Doch dit zijn niet de eenige zwarigheden. Ook historische kennis is noodig op een gebied, dat thans door de meeste juristen verlaten is. Hoe die aan te vullen?
Voorzeker is daartoe meer noodig, dan wij in staat zijn hier te leveren. Toch is velen eene bijdrage wellicht reeds welkom. De strijd moet beëindigd worden. Laat het geschieden met kalmte en eerlijkheid; opdat, welke ook de uitkomst zij, althans in Staat en Kerk vrede bevorderd worde.
Er is bij velen een streven om een grondige beslissing door den burgerlijken rechter te ontgaan. Door allerlei middelen tracht men zich te handhaven in het bezit, omdat in een burgerlijk proces de bezitstoestand altijd de voordeeligste is. Uit practisch oogpunt is daar veel voor te zeggen; maar zou, vooral in eene zaak als deze, het niet voegzamer zijn in den strijd meer het recht dan het goed in het oog te houden? Doet men dat, dan kan zonder langwijlige procedure de hoofdvraag spoedig ter beslissing gebracht, en de strijd gevoerd worden overeenkomstig de waardigheid der strijdende partijen.

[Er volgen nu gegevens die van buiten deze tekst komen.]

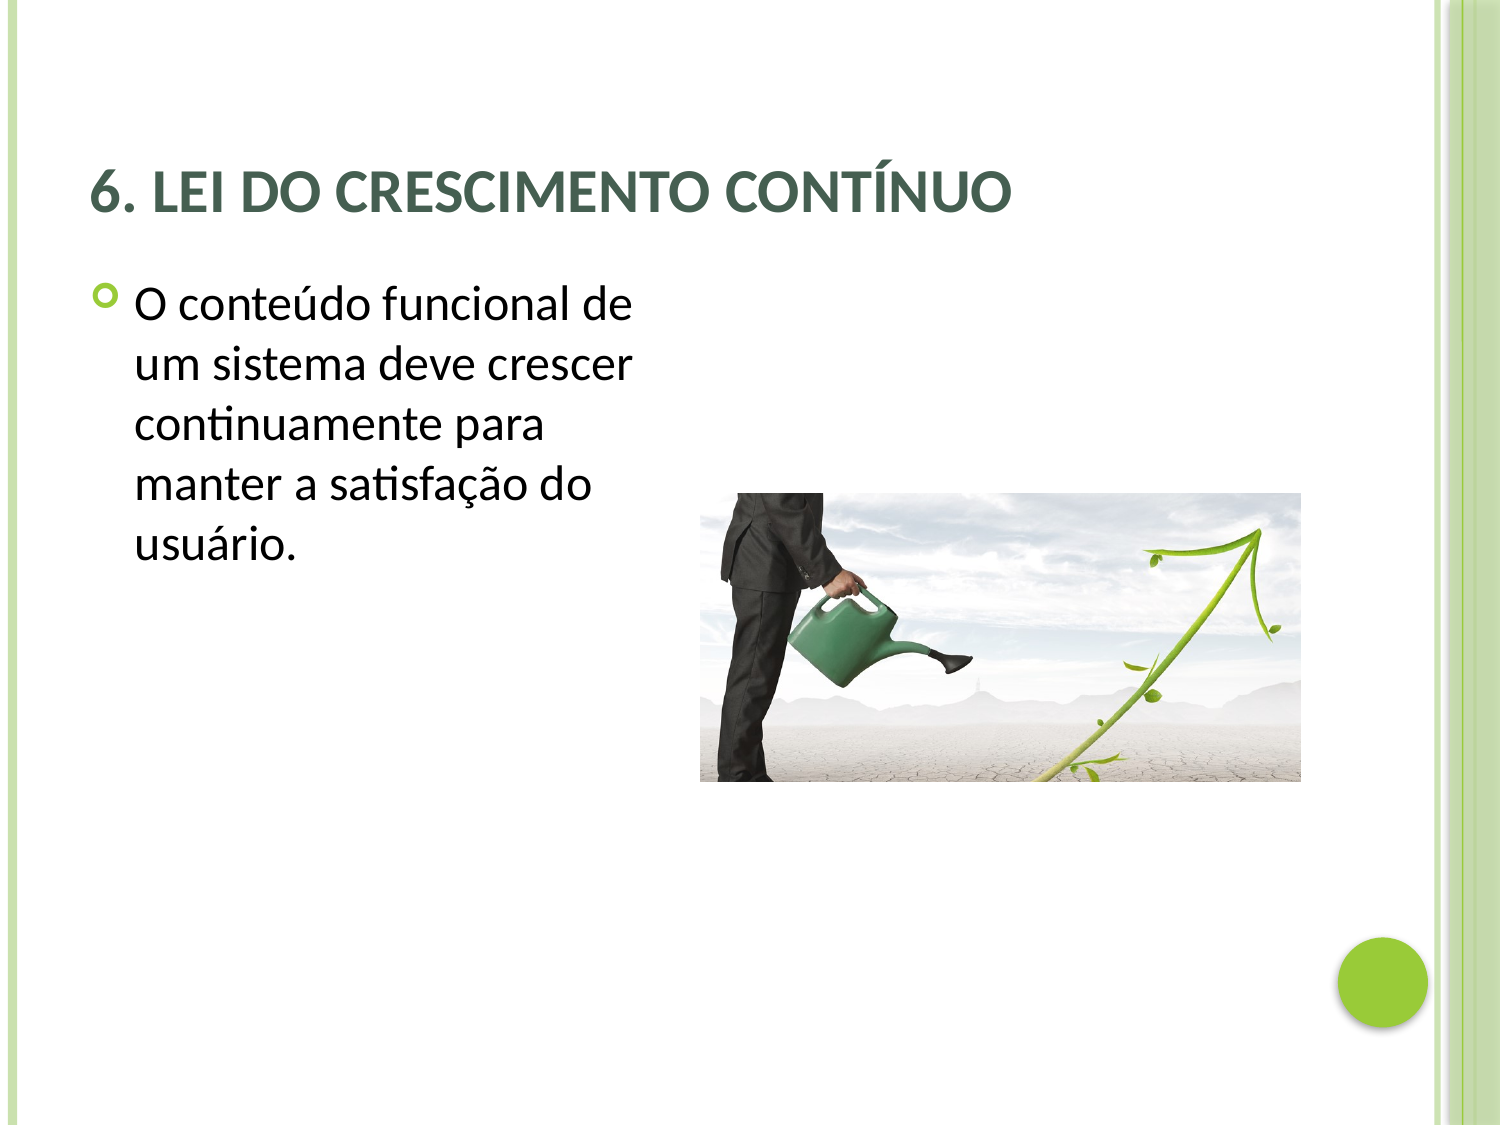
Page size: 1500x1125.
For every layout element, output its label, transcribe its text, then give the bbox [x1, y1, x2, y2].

title 6. Lei do Crescimento Contínuo [75, 45, 1300, 233]
list O conteúdo funcional de um sistema deve crescer continuamente para manter a satisfação do usuário. [75, 262, 675, 1013]
picture [699, 492, 1301, 783]
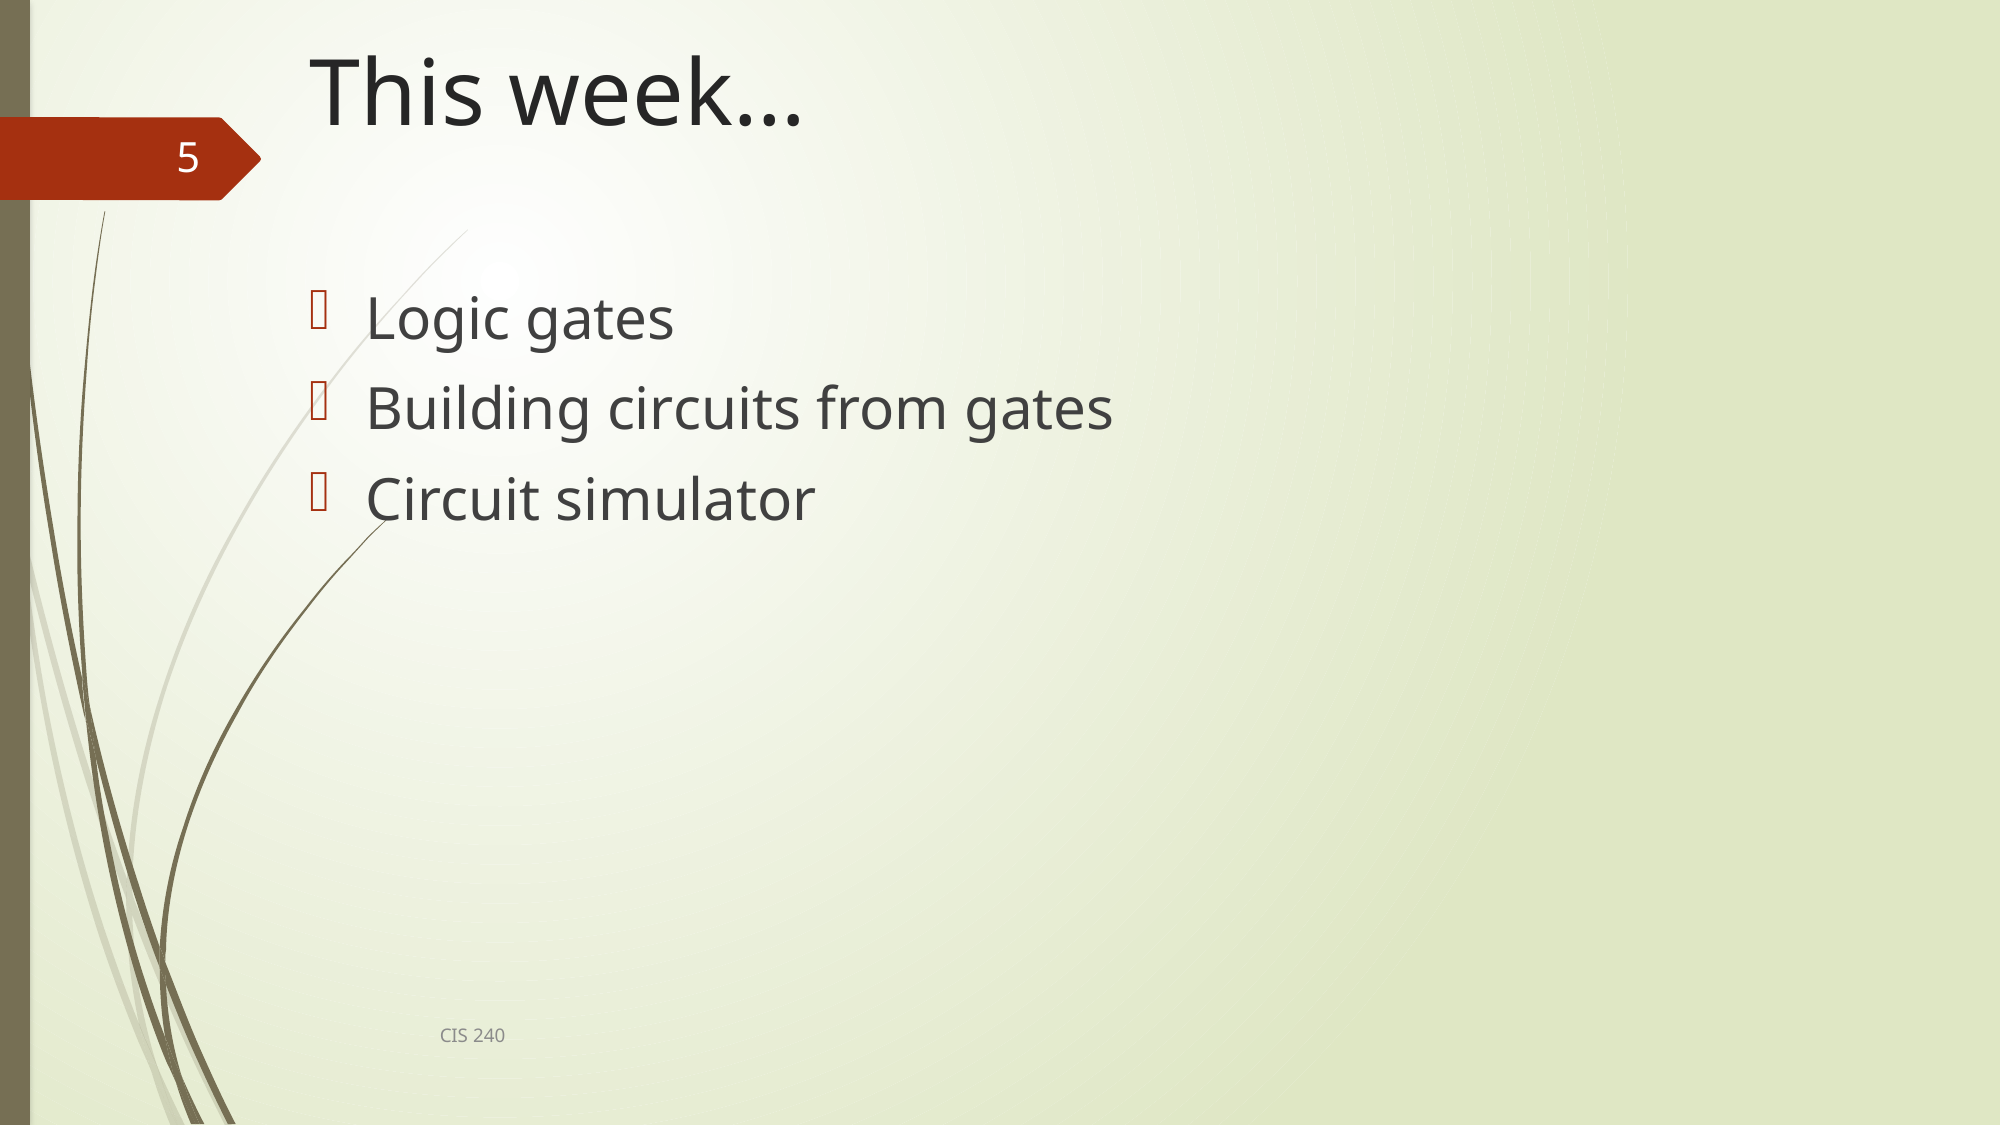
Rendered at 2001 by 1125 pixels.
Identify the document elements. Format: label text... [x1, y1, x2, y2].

slide_number 5 [87, 129, 216, 190]
footer CIS 240 [424, 1006, 1675, 1067]
list Logic gates Building circuits from gates Circuit simulator [294, 273, 1937, 893]
title This week… [294, 25, 1937, 236]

Nog ééne opmerking. In het nu volgend betoog hebben wij opzettelijk alle beschouwingen van geestelijken aard vermeden. Of de „Nederlandsche Hervormde Kerk” inderdaad eene Kerk is; of het geoorloofd is in dat verband te blijven, en zooveel andere vragen van dien aard meer, vallen buiten
|7|
het kader van dit geschrift, Wellicht zou daar niet buiten vallen de vraag, of eene Kerk, die de wettig bestaande Belijdenis ter zijde stelt, niet eo ipso haar recht op de kerkelijke goederen verliest? In andere landen zou ook die vraag door den burgerlijken rechter beslist moeten worden. Doch zij staat weer met zoovele andere in verband; zij wordt zóó verschillend beoordeeld en brengt den rechter op een terrein zóó vol voetangels en klemmen, dat het ons voorzichtiger scheen de verdediging van het recht der Gereformeerden op de Kerkegoederen niet te voeren. Wij bepalen ons tot het recht der locale kerken, onverschillig welke hare gezindheid zij; hopende dat ook dit tot kalmte en onpartijdigheid iets moge bijdragen.